* Exercise directions
Each entry should be duplicated verbatim; its pictures should not be.

* Data to use
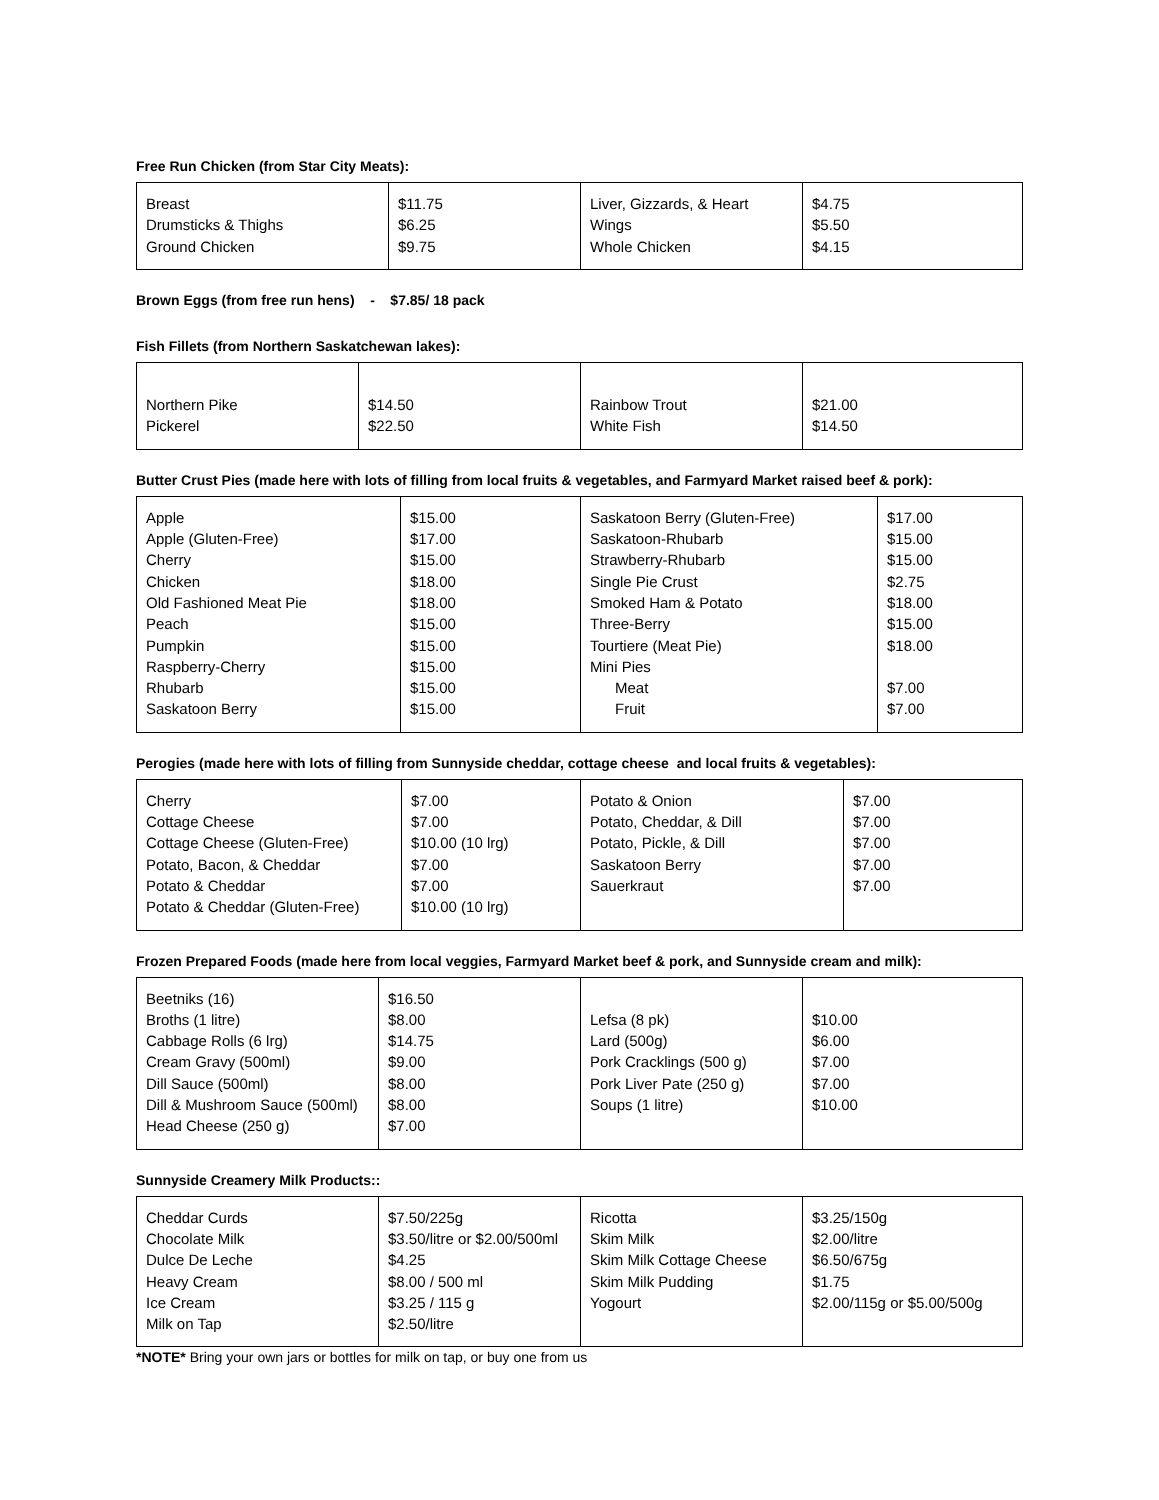Free Run Chicken (from Star City Meats):
| Breast Drumsticks & Thighs Ground Chicken | $11.75 $6.25 $9.75 | Liver, Gizzards, & Heart Wings Whole Chicken | $4.75 $5.50 $4.15 |
Brown Eggs (from free run hens) - $7.85/ 18 pack
Fish Fillets (from Northern Saskatchewan lakes):
| Northern Pike Pickerel | $14.50 $22.50 | Rainbow Trout White Fish | $21.00 $14.50 |
Butter Crust Pies (made here with lots of filling from local fruits & vegetables, and Farmyard Market raised beef & pork):
| Apple Apple (Gluten-Free) Cherry Chicken Old Fashioned Meat Pie Peach Pumpkin Raspberry-Cherry Rhubarb Saskatoon Berry | $15.00 $17.00 $15.00 $18.00 $18.00 $15.00 $15.00 $15.00 $15.00 $15.00 | Saskatoon Berry (Gluten-Free) Saskatoon-Rhubarb Strawberry-Rhubarb Single Pie Crust Smoked Ham & Potato Three-Berry Tourtiere (Meat Pie) Mini Pies Meat Fruit | $17.00 $15.00 $15.00 $2.75 $18.00 $15.00 $18.00 $7.00 $7.00 |
Perogies (made here with lots of filling from Sunnyside cheddar, cottage cheese and local fruits & vegetables):
| Cherry Cottage Cheese Cottage Cheese (Gluten-Free) Potato, Bacon, & Cheddar Potato & Cheddar Potato & Cheddar (Gluten-Free) | $7.00 $7.00 $10.00 (10 lrg) $7.00 $7.00 $10.00 (10 lrg) | Potato & Onion Potato, Cheddar, & Dill Potato, Pickle, & Dill Saskatoon Berry Sauerkraut | $7.00 $7.00 $7.00 $7.00 $7.00 |
Frozen Prepared Foods (made here from local veggies, Farmyard Market beef & pork, and Sunnyside cream and milk):
| Beetniks (16) Broths (1 litre) Cabbage Rolls (6 lrg) Cream Gravy (500ml) Dill Sauce (500ml) Dill & Mushroom Sauce (500ml) Head Cheese (250 g) | $16.50 $8.00 $14.75 $9.00 $8.00 $8.00 $7.00 | Lefsa (8 pk) Lard (500g) Pork Cracklings (500 g) Pork Liver Pate (250 g) Soups (1 litre) | $10.00 $6.00 $7.00 $7.00 $10.00 |
Sunnyside Creamery Milk Products::
| Cheddar Curds Chocolate Milk Dulce De Leche Heavy Cream Ice Cream Milk on Tap | $7.50/225g $3.50/litre or $2.00/500ml $4.25 $8.00 / 500 ml $3.25 / 115 g $2.50/litre | Ricotta Skim Milk Skim Milk Cottage Cheese Skim Milk Pudding Yogourt | $3.25/150g $2.00/litre $6.50/675g $1.75 $2.00/115g or $5.00/500g |
*NOTE* Bring your own jars or bottles for milk on tap, or buy one from us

* Answer section
Free Run Chicken (from Star City Meats):
| Breast Drumsticks & Thighs Ground Chicken | $11.75 $6.25 $9.75 | Liver, Gizzards, & Heart Wings Whole Chicken | $4.75 $5.50 $4.15 |
Brown Eggs (from free run hens) - $7.85/ 18 pack
Fish Fillets (from Northern Saskatchewan lakes):
| Northern Pike Pickerel | $14.50 $22.50 | Rainbow Trout White Fish | $21.00 $14.50 |
Butter Crust Pies (made here with lots of filling from local fruits & vegetables, and Farmyard Market raised beef & pork):
| Apple Apple (Gluten-Free) Cherry Chicken Old Fashioned Meat Pie Peach Pumpkin Raspberry-Cherry Rhubarb Saskatoon Berry | $15.00 $17.00 $15.00 $18.00 $18.00 $15.00 $15.00 $15.00 $15.00 $15.00 | Saskatoon Berry (Gluten-Free) Saskatoon-Rhubarb Strawberry-Rhubarb Single Pie Crust Smoked Ham & Potato Three-Berry Tourtiere (Meat Pie) Mini Pies Meat Fruit | $17.00 $15.00 $15.00 $2.75 $18.00 $15.00 $18.00 $7.00 $7.00 |
Perogies (made here with lots of filling from Sunnyside cheddar, cottage cheese and local fruits & vegetables):
| Cherry Cottage Cheese Cottage Cheese (Gluten-Free) Potato, Bacon, & Cheddar Potato & Cheddar Potato & Cheddar (Gluten-Free) | $7.00 $7.00 $10.00 (10 lrg) $7.00 $7.00 $10.00 (10 lrg) | Potato & Onion Potato, Cheddar, & Dill Potato, Pickle, & Dill Saskatoon Berry Sauerkraut | $7.00 $7.00 $7.00 $7.00 $7.00 |
Frozen Prepared Foods (made here from local veggies, Farmyard Market beef & pork, and Sunnyside cream and milk):
| Beetniks (16) Broths (1 litre) Cabbage Rolls (6 lrg) Cream Gravy (500ml) Dill Sauce (500ml) Dill & Mushroom Sauce (500ml) Head Cheese (250 g) | $16.50 $8.00 $14.75 $9.00 $8.00 $8.00 $7.00 | Lefsa (8 pk) Lard (500g) Pork Cracklings (500 g) Pork Liver Pate (250 g) Soups (1 litre) | $10.00 $6.00 $7.00 $7.00 $10.00 |
Sunnyside Creamery Milk Products::
| Cheddar Curds Chocolate Milk Dulce De Leche Heavy Cream Ice Cream Milk on Tap | $7.50/225g $3.50/litre or $2.00/500ml $4.25 $8.00 / 500 ml $3.25 / 115 g $2.50/litre | Ricotta Skim Milk Skim Milk Cottage Cheese Skim Milk Pudding Yogourt | $3.25/150g $2.00/litre $6.50/675g $1.75 $2.00/115g or $5.00/500g |
*NOTE* Bring your own jars or bottles for milk on tap, or buy one from us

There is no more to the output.